How a Biography Became a Novel by Carolyn Niethammer
Every author knows the
thrill of ripping open a box that holds copies of your new book. Holding your
first book is akin to experiencing your first kiss. Recently the mail carrier
brought such a box to me – it was my tenth book, but The Piano Player was my first novel. It was also the first of my
books in which I had a major say on the cover.
This book did not start out
as a novel. Thirty years ago, my husband was a young journalism professor at
the University of Arizona and one of his classes was The Tombstone Epitaph. The
owner of that venerable paper, founded in 1880, had given it to the journalism
department to use as a lab paper. The students would drive down from Tucson and
do some reporting, then put it together back on campus. The professor not only
guided them, he was also the paperboy. So every other week I’d go with my
husband to Tombstone to deliver the paper, and I would wander around while he
tended to business. During those wandering afternoons, I ran across the
historic character, Nellie Cashman and was intrigued. I found a short article
about Nellie in an historical journal and I followed up on that. Soon I was
hooked.
Nellie was an Irish
immigrant who had bounced around several mining areas, including those in
Canada, before she ended up running restaurants and boarding houses first in
Tucson, then Tombstone. Nellie was very active in the new mining camp, helping
to raise money for the Catholic Church and the miners’ league. Articles
appeared about her in both the Epitaph and the Tombstone Nugget.

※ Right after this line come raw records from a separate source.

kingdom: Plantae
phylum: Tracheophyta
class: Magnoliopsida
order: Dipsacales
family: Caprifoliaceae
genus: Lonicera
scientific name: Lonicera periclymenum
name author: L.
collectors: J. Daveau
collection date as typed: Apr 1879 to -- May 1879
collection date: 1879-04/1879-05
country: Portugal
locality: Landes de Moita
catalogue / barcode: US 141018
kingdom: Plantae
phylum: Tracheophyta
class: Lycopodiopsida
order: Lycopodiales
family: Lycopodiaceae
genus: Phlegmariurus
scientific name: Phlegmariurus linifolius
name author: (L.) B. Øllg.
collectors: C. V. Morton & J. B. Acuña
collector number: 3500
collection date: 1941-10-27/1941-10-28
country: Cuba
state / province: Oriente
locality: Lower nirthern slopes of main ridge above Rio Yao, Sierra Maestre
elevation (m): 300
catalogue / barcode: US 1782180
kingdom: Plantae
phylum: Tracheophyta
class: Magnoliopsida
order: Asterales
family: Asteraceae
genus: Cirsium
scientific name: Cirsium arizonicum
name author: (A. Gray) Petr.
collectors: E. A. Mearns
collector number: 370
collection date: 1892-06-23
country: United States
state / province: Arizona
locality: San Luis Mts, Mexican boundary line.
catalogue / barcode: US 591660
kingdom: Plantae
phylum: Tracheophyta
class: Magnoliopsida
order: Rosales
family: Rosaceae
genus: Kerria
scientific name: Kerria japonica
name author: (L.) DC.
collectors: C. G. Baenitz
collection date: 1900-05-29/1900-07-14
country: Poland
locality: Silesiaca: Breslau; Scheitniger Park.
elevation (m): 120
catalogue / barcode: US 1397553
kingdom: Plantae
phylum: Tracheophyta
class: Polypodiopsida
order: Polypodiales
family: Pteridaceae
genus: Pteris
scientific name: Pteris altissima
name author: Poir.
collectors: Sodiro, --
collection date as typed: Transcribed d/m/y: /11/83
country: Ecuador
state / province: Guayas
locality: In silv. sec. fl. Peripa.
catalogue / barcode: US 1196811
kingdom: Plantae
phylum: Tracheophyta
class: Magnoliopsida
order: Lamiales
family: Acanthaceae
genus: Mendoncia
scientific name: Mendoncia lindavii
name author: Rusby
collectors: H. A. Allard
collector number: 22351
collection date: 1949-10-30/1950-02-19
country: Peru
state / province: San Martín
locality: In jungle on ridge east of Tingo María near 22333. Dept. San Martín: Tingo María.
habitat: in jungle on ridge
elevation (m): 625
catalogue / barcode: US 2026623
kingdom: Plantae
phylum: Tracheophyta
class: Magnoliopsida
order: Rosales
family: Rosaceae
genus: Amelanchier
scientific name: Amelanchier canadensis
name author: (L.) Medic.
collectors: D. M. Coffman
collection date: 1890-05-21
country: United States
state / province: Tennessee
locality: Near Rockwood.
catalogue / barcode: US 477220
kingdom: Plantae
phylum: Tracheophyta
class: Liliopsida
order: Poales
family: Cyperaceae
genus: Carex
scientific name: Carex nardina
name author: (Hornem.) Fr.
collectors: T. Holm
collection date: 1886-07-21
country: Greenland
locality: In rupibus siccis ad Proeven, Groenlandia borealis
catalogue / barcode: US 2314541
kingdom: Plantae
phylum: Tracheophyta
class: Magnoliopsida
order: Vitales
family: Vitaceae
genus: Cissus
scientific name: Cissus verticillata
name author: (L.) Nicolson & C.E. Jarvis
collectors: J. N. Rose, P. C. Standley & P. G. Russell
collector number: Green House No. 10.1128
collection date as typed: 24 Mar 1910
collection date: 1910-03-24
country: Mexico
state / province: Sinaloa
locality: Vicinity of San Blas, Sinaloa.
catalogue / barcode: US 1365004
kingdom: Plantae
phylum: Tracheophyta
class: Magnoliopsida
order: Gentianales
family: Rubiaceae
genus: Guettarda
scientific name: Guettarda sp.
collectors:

Nellie left Tombstone when
it ground to a halt when the mines filled with water in 1886. She wandered
around the West, starting and closing businesses, until she joined the gold
rush to the Klondike in Alaska in 1898. Her journey and her businesses in
Dawson City are well documented. After a few years, Dawson became too citified
for her and she moved even further north to the Brooks Range. I took a trip to
Alaska and Yukon Territory to follow up on research.
But I could not account for
the twelve years between when she left Tombstone and started into the Klondike.
The Sisters of St. Ann, with whom she had been close and who nursed her at the
end, had materials in their library, but they would not allow me access.
At that point, I decided to
novelize my story. Since Nellie was a bit of a goodie-goodie, I added a
character totally different. Well-born Mary Rose faces family reverses and goes
to Tombstone to be an actress. She ends up playing the piano at the Bird Cage
Theatre and must learn a completely new lifestyle as Frisco Rosie. She boards
at Nellie Cashman’s Russ House, and although the two women are very different,
they are both living outside the norms for women of the day and end up becoming
unlikely friends. Over many rewrites, the story became Rosie’s tale, although
Nellie was usually close by. Together they deal with a lover who turns out to
be a murderer, imprisonment in a Mexican jail, near death falling into the icy
Yukon River, and disappointment when their quest for gold is dashed.
The book was sold in 1983,
but while I was doing the suggested tightening, the acquiring editor was fired,
everybody remaining at the publishing company hated the book and they declined
to publish it. Every few years I would haul out the manuscript, tinker, update
it to a new computer system, then go write another of my nonfiction books. By
the new millennium, the book was much better, publishing was changing, and
small independent publishers were filling niches abandoned by the New York
houses. Through colleagues in Women Writing the West, I learned about Oak Tree
Press. It seemed to be perfect for The
Piano Player. It was, and a year later, in late June that box of books
finally arrived with the postman.
(Subsequently the librarian hoarding the
materials at the Sisters of St. Ann died, and Don Chaput, an academic historian,
got access to the information and published an excellent biography of Nellie.)
Bio: Carolyn Niethammer grew
up in the historic town of Prescott, Arizona, and now lives in Tucson. She is
the author of nine nonfiction books on southwest subjects – popular
ethnobotanies of western plants, biographies, a book on Native American women
and a travel book on southeastern Arizona. Find her work at www.cniethammer.com. The Piano Player is available at https://tinyurl.com/madl42a/
See other award-winning works at www.cniethammer.com
Comments
Mary Montague Sikes
Carolyn began writing this fiction novel in the 80s. I have a couple manuscripts that I began in the 90s! So I'd like to think there is hope for me, too, and like Carolyn, I will persevere!